What you have to do - Leaving the pictures aside, repeat each line below exactly.

Recorded data -

================

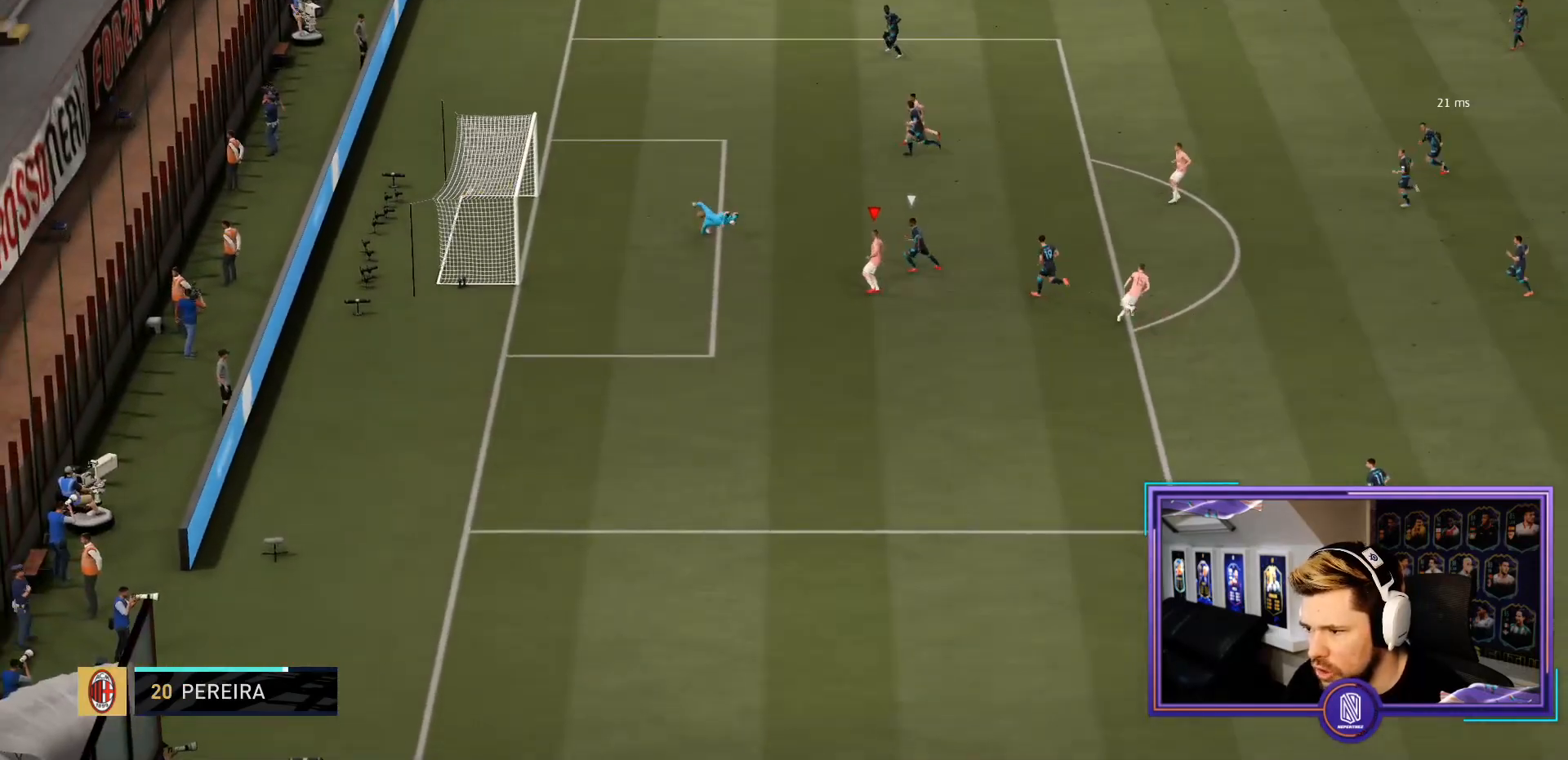
{"buttons": ["L1"], "left_stick": "center", "right_stick": "center", "events": [[217, "L1", "down"], [250, "R1", "down"], [333, "L1", "up"], [333, "R1", "up"], [383, "L1", "down"], [383, "R1", "down"], [483, "R1", "up"]]}
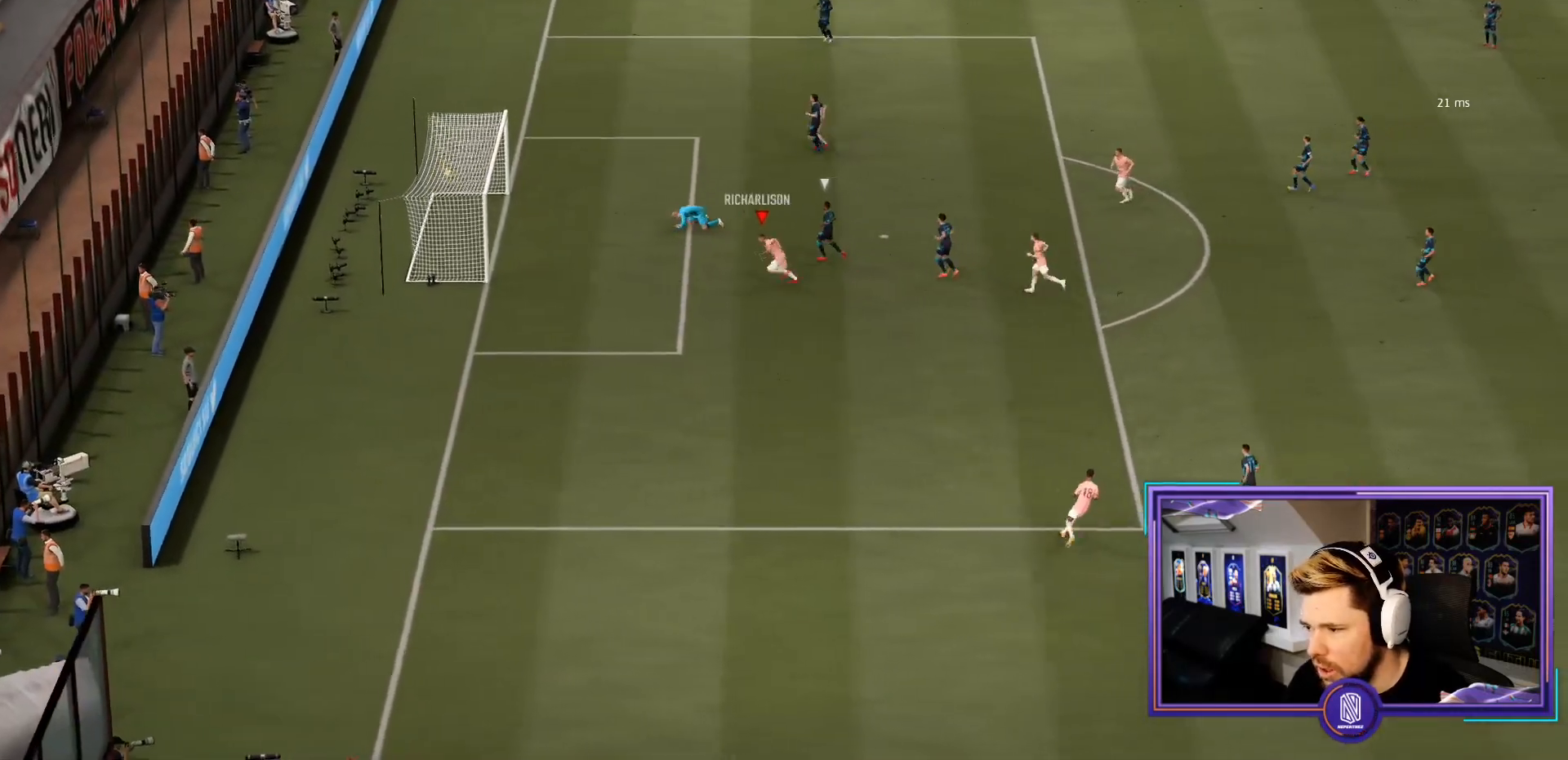
{"buttons": ["L1", "R1"], "left_stick": "center", "right_stick": "center", "events": [[33, "R1", "down"], [117, "L1", "up"], [150, "R1", "up"], [167, "L1", "down"], [200, "R1", "down"], [250, "L1", "up"], [283, "R1", "up"], [317, "L1", "down"], [333, "R1", "down"], [367, "L1", "up"], [450, "L1", "down"], [450, "R1", "up"], [500, "R1", "down"]]}
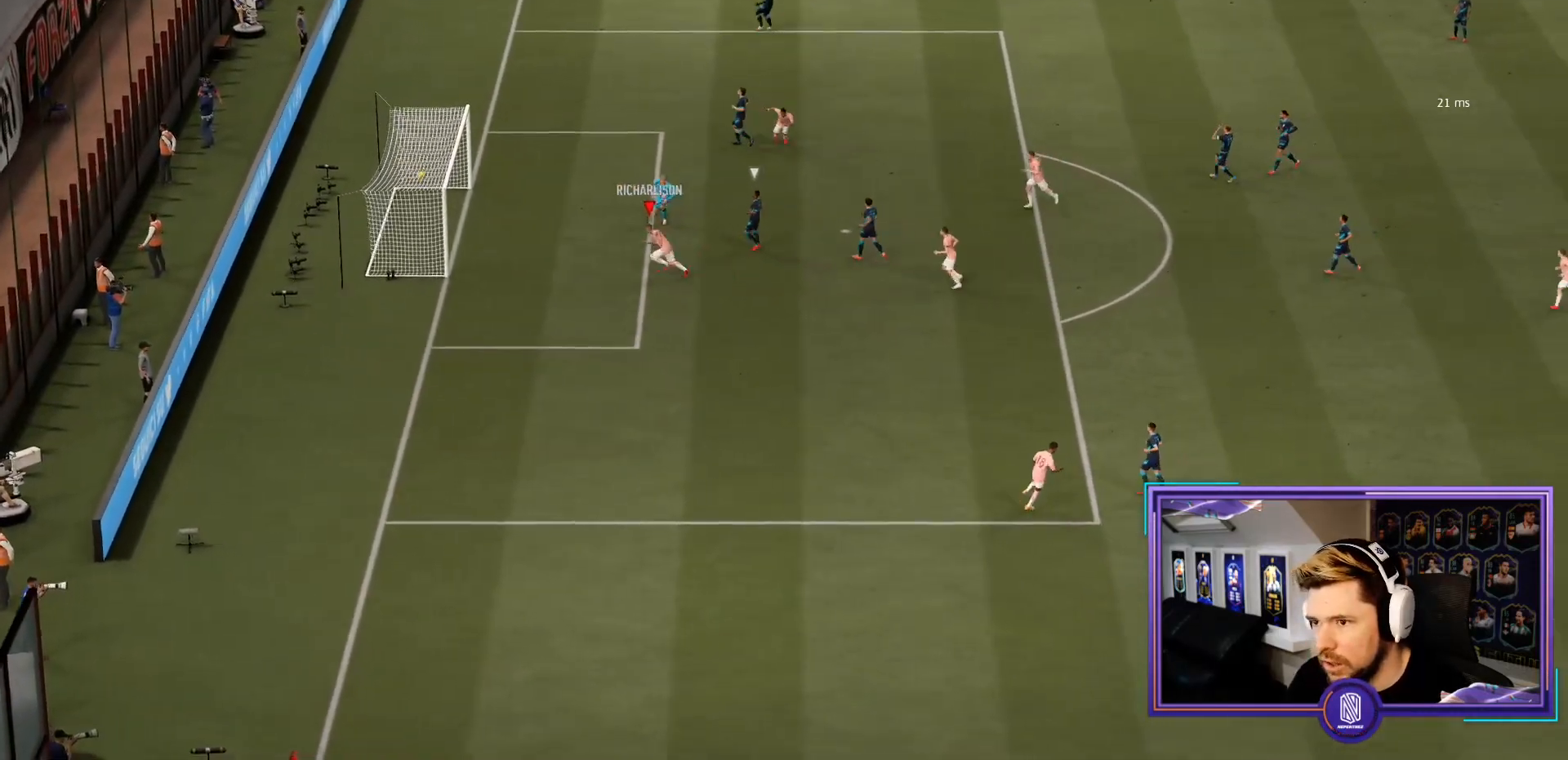
{"buttons": [], "left_stick": "center", "right_stick": "center", "events": [[33, "L1", "up"], [33, "R1", "up"], [100, "L1", "down"], [117, "R1", "down"], [150, "L1", "up"], [233, "L1", "down"], [233, "R1", "up"], [283, "L1", "up"], [283, "R1", "down"], [367, "L1", "down"], [367, "R1", "up"], [433, "L1", "up"]]}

================

Output for this exercise -
{"buttons": ["L1"], "left_stick": "center", "right_stick": "center", "events": [[217, "L1", "down"], [250, "R1", "down"], [333, "L1", "up"], [333, "R1", "up"], [383, "L1", "down"], [383, "R1", "down"], [483, "R1", "up"]]}
{"buttons": ["L1", "R1"], "left_stick": "center", "right_stick": "center", "events": [[33, "R1", "down"], [117, "L1", "up"], [150, "R1", "up"], [167, "L1", "down"], [200, "R1", "down"], [250, "L1", "up"], [283, "R1", "up"], [317, "L1", "down"], [333, "R1", "down"], [367, "L1", "up"], [450, "L1", "down"], [450, "R1", "up"], [500, "R1", "down"]]}
{"buttons": [], "left_stick": "center", "right_stick": "center", "events": [[33, "L1", "up"], [33, "R1", "up"], [100, "L1", "down"], [117, "R1", "down"], [150, "L1", "up"], [233, "L1", "down"], [233, "R1", "up"], [283, "L1", "up"], [283, "R1", "down"], [367, "L1", "down"], [367, "R1", "up"], [433, "L1", "up"]]}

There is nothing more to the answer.